Of course, if billing diagnostics were that simple, shop owners and diagnostic technicians would be smiling all the way to the bank. The difficulty in charging for diagnostic time lies in adjusting the fees to what I call the “consumer culture” of a particular market. This culture varies from area to area, both in customer attitudes and the customers’ ability to pay.

In some marketing areas, many shop owners have ignored the diagnostic issue far too long. Each year, car makers have added more processor-controlled engine, drivetrain and convenience items to their lineup. Each year, these systems become more technically sophisticated and, as they age, become more difficult to diagnose.

Consequently, shop owners are finding themselves caught up in an increasingly tangled web of balancing cash productivity with customer expectations.

So, the question remains, how do we charge for diagnostic time?

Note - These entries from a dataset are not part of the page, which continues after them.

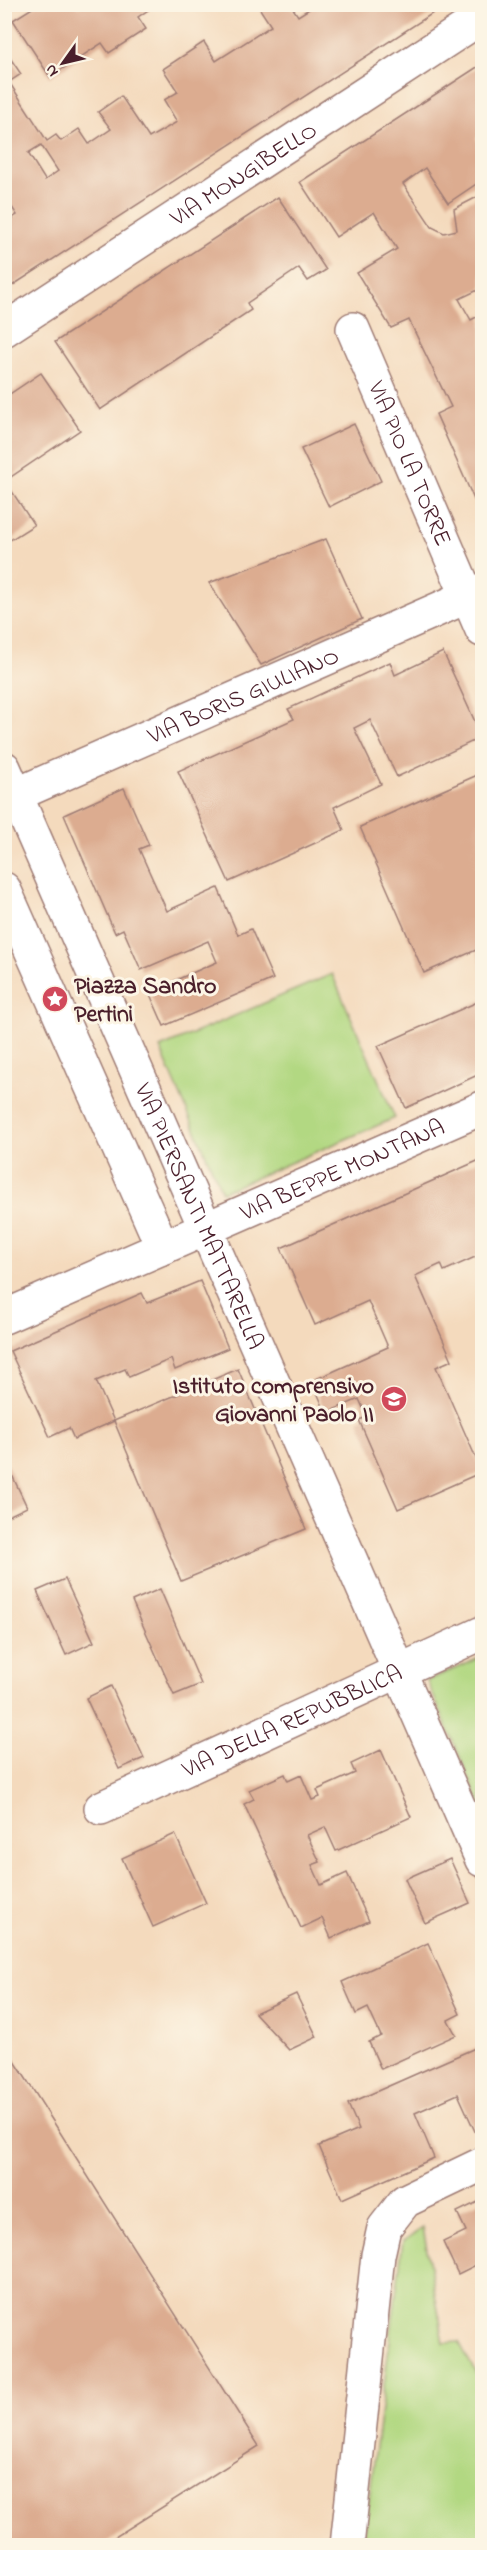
<svg xmlns="http://www.w3.org/2000/svg" width="487" height="2550" font-family="'Indie Flower',sans-serif">
  <style>
    .green { fill: #b2d882; stroke: #7e7c56; stroke-width: 1.5 }
    .building { fill: #dcac90; fill-rule: evenodd }
    .lines { fill: none; stroke-linecap: round; stroke-linejoin: round }
    .street-casing { stroke: #9f7c74; stroke-width: 36 }
    .secondary-casing { stroke: #9f7c74; stroke-width: 36 }
    .street { stroke: #fff; stroke-width: 33 }
    .secondary { stroke: #fff; stroke-width: 33 }
    .labels { text-anchor: middle; stroke-width: 6; stroke-linejoin: round; paint-order: stroke }
    .street-label { font-size: 24px; fill: #4a1f2b; stroke: #fcf5e5 }
    .poi-label { font-size: 24px; font-weight: bold; fill: #4a1f2b; stroke: #fcf5e5; text-anchor: start }
  </style>
  <rect width="100%" height="100%" fill="#fcf5e5"/>
  <filter id="ink" filterUnits="userSpaceOnUse"><feTurbulence type="fractalNoise" baseFrequency=".0167" numOctaves="2"/><feDisplacementMap in="SourceGraphic" scale="12" xChannelSelector="R" yChannelSelector="G"/><feConvolveMatrix kernelMatrix="1 2 1 2 8 2 1 2 1" color-interpolation-filters="sRGB"/></filter>
  <filter id="wash" filterUnits="userSpaceOnUse"><feTurbulence type="fractalNoise" baseFrequency=".008" numOctaves="4" result="noise"/><feDisplacementMap in="SourceGraphic" scale="24" xChannelSelector="R" yChannelSelector="G"/><feGaussianBlur stdDeviation="1.35" result="paint"/><feColorMatrix in="noise" values="0 0 0 0 0 0 0 0 0 0 0 0 0 0 0 0 0 1.4 0 .05"/><feComposite in="paint" operator="in"/></filter>
  <g filter="url(#wash)">
    <rect width="100%" height="100%" fill="#f4dabd"/>
    <g class="green">
      <path d="M 332,974 L 395,1118 L 222,1192 L 160,1048 Z"/>
      <path d="M 482,1657 L 482,1808 L 427,1681 Z"/>
      <path d="M 423,2228 L 444,2343 L 459,2342 L 482,2385 L 482,2545 L 363,2546 L 403,2241 Z"/>
    </g>
    <g id="blocks">
      <g class="building">
        <path d="M 83,4 L 157,4 L 138,17 L 146,29 L 109,53 L 102,43 L 50,77 L 13,20 L 37,5 L 76,5 L 78,8 Z"/>
        <path d="M 260,4 L 290,4 L 298,16 L 317,4 L 447,4 L 4,291 L 4,223 L 17,215 L 4,195 L 4,49 L 21,74 L 9,82 L 47,141 L 56,135 L 61,141 L 79,129 L 89,144 L 111,129 L 98,112 L 121,96 L 149,138 L 177,122 L 164,100 L 178,92 L 163,69 L 204,42 L 216,61 L 271,26 L 258,6 ZM 41,145 L 58,171 L 45,180 L 28,153 Z"/>
        <path d="M 482,64 L 482,133 L 476,138 L 482,148 L 482,180 L 448,203 L 425,168 L 403,184 L 432,227 L 444,233 L 457,230 L 454,209 L 481,195 L 482,288 L 459,299 L 471,320 L 482,314 L 482,512 L 480,513 L 436,414 L 451,407 L 409,320 L 391,328 L 357,273 L 397,249 L 374,212 L 336,237 L 300,182 Z"/>
        <path d="M 278,197 L 326,270 L 308,281 L 299,268 L 247,303 L 251,310 L 100,410 L 55,342 Z"/>
        <path d="M 41,373 L 80,430 L 5,481 L 34,525 L 4,544 L 4,398 Z"/>
        <path d="M 354,424 L 381,481 L 329,507 L 301,449 Z"/>
        <path d="M 326,539 L 362,619 L 261,665 L 209,583 Z"/>
        <path d="M 443,652 L 482,737 L 397,777 L 370,720 L 354,728 L 381,784 L 334,807 L 344,830 L 229,882 L 178,771 L 294,719 L 288,709 L 390,662 L 395,675 Z"/>
        <path d="M 482,773 L 482,966 L 476,950 L 424,973 L 360,827 Z"/>
        <path d="M 124,788 L 149,845 L 139,849 L 167,911 L 218,888 L 238,935 L 251,929 L 273,979 L 164,1026 L 149,992 L 217,962 L 208,941 L 141,970 L 123,929 L 115,933 L 64,815 Z"/>
        <path d="M 482,1000 L 482,1073 L 406,1108 L 378,1046 Z"/>
        <path d="M 482,1159 L 482,1254 L 444,1271 L 441,1264 L 415,1276 L 452,1360 L 436,1367 L 482,1472 L 398,1509 L 359,1420 L 367,1417 L 359,1399 L 326,1413 L 312,1381 L 388,1347 L 368,1301 L 315,1325 L 281,1248 Z"/>
        <path d="M 200,1281 L 228,1348 L 175,1370 L 171,1359 L 129,1377 L 125,1369 L 96,1381 L 114,1421 L 238,1369 L 306,1529 L 181,1581 L 114,1421 L 74,1439 L 69,1428 L 50,1437 L 10,1351 L 142,1293 L 147,1303 Z"/>
        <path d="M 4,1458 L 27,1507 L 4,1518 Z"/>
        <path d="M 65,1579 L 94,1642 L 66,1655 L 37,1591 Z"/>
        <path d="M 160,1589 L 201,1684 L 174,1695 L 132,1601 Z"/>
        <path d="M 111,1686 L 144,1758 L 119,1769 L 86,1698 Z"/>
        <path d="M 381,1750 L 411,1817 L 336,1851 L 325,1827 L 307,1835 L 320,1862 L 312,1865 L 321,1885 L 347,1873 L 369,1921 L 331,1938 L 322,1918 L 301,1928 L 244,1804 L 254,1799 L 249,1790 L 285,1774 L 288,1781 L 301,1775 L 312,1800 L 320,1797 L 317,1790 L 355,1773 L 351,1764 Z"/>
        <path d="M 175,1834 L 206,1903 L 153,1927 L 122,1858 Z"/>
        <path d="M 450,1859 L 470,1903 L 425,1923 L 405,1879 Z"/>
        <path d="M 428,1943 L 460,2014 L 448,2020 L 456,2035 L 381,2069 L 369,2042 L 381,2036 L 368,2008 L 356,2014 L 342,1982 Z"/>
        <path d="M 296,1994 L 317,2037 L 289,2050 L 255,2013 Z"/>
        <path d="M 4,2044 L 259,2446 L 101,2546 L 7,2546 L 4,2541 Z"/>
        <path d="M 482,2045 L 482,2136 L 478,2138 L 458,2094 L 415,2113 L 434,2158 L 342,2199 L 319,2146 L 359,2129 L 348,2104 Z"/>
        <path d="M 482,2200 L 482,2262 L 458,2274 L 443,2242 L 466,2231 L 457,2212 Z"/>
      </g>
    </g>
  </g>
  <g filter="url(#ink)">
    <use href="#blocks" fill-opacity="0" stroke="#9f7c74" stroke-width="1.5"/>
    <g class="lines">
      <defs>
        <g id="street">
          <path id="s1" d="M 353,329 L 482,630"/>
          <path id="s2" d="M 4,768 L 482,1860"/>
          <path id="s3" d="M 4,800 L 482,590"/>
          <path d="M 4,889 L 163,1248"/>
          <path id="s4" d="M 4,1317 L 482,1108"/>
          <path id="s5" d="M 101,1808 L 482,1633"/>
          <path d="M 347,2546 L 378,2255 L 384,2228 L 405,2201 L 482,2164"/>
        </g>
        <g id="secondary">
          <path id="s6" d="M 4,330 L 482,17"/>
        </g>
      </defs>
      <use href="#street" class="street-casing"/>
      <use href="#secondary" class="secondary-casing"/>
      <use href="#street" class="street"/>
      <use href="#secondary" class="secondary"/>
    </g>
  </g>
  <defs>
    <symbol id="sight-disc" viewBox="-11 -11 22 22"><circle r="9.5" fill="#d1495b" stroke="#fcf5e5"/><path d="M0-6L1.8-2.2L6-1.7L2.9 1.2L3.7 5.4L0 3.3L-3.7 5.4L-2.9 1.2L-6-1.7L-1.8-2.2Z" fill="#fff"/></symbol>
    <symbol id="school-disc" viewBox="-11 -11 22 22"><circle r="9.5" fill="#d1495b" stroke="#fcf5e5"/><path d="M0-5L7-2L0 1L-7-2ZM-4 1L0 2.5L4 1V4Q0 6-4 4Z" fill="#fff"/></symbol>
  </defs>
  <g fill-rule="evenodd">
    <use href="#sight-disc" x="40" y="984" width="30" height="30"/>
    <use href="#school-disc" x="379" y="1384" width="30" height="30"/>
  </g>
  <g class="labels">
    <g class="street-label">
      <text dy="8" stroke="none"><textPath href="#s6" startOffset="286">VIA MONGIBELLO</textPath></text>
      <text dy="8" stroke="none"><textPath href="#s1" startOffset="146">VIA PIO LA TORRE</textPath></text>
      <text dy="8" stroke="none"><textPath href="#s3" startOffset="261">VIA BORIS GIULIANO</textPath></text>
      <text dy="8" stroke="none"><textPath href="#s4" startOffset="369">VIA BEPPE MONTANA</textPath></text>
      <text dy="8" stroke="none"><textPath href="#s2" startOffset="489">VIA PIERSANTI MATTARELLA</textPath></text>
      <text dy="8" stroke="none"><textPath href="#s5" startOffset="210">VIA DELLA REPUBBLICA</textPath></text>
    </g>
    <g class="poi-label">
      <text x="74" y="993">Piazza Sandro<tspan x="74" dy="28">Pertini</tspan></text>
      <text x="374" y="1393" text-anchor="end">Istituto comprensivo<tspan x="374" dy="28">Giovanni Paolo II</tspan></text>
    </g>
  </g>
  <rect width="487" height="2550" fill="none" stroke="#fcf5e5" stroke-width="24"/>
  <g transform="translate(63 63) rotate(236)" stroke="#fcf5e5" stroke-width="4.5" paint-order="stroke">
  <path d="M0-4.5L10 22L0 15L-10 22Z" fill="#4a1f2b"/>
  <text y="-9" font-size="16" font-weight="bold" text-anchor="middle" fill="#4a1f2b">N</text>
  </g>
</svg>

Equally as important, how do our competitors charge for their diagnostic time? The actions or inactions of your competitors and the local service culture practices do affect not “what” you charge, but “how” you charge for diagnosing today’s vehicle problems.

I think the most important first step in setting profitable diagnostic charges for your shop is to first recognize the unique aspects of your consumer culture, which is driven by median per capita incomes, unique vehicle populations and unique operating conditions. Per capita income, for example, also determines the relative affordability of your services. Price too high and you disqualify the majority of your customers. Price too low, and you’re losing money in the diagnostic process.

In rural, non-compliance areas, the mainstream of a shop’s diagnostic work may be hard-core driveability concerns.

Depending upon the level of competition in that market, a shop may attract a broad range of diagnostic work that includes a lot of “gravy” tune-up and scheduled maintenance work. Or, in contrast, the shop may just get the tough, low-margin diagnostic work referred by other shops. In the former instance, the shop’s per-job costs may be lower. In the latter instance, the shop’s per-job costs may be sky-high due to its intensive investment in information and equipment.

As one might suspect, many factors enter into the pricing decision. But I think the most important thing to remember when setting prices is to proceed incrementally.

Until the customer begins to understand that diagnostic time is no longer a free service, staying affordable may be the wisest long-term course.

Becoming a successful diagnostic tech requires a dedication to learning and a willingness to innovate and extrapolate what’s not required in other service areas. If you’re not developing a pricing structure for diagnostic services, it’s high time that you do sit down and put a pencil to the numbers. Failing to do so will continue to erode your shop’s profitability and leave you in a less-than-desirable position to determine your own competitive future.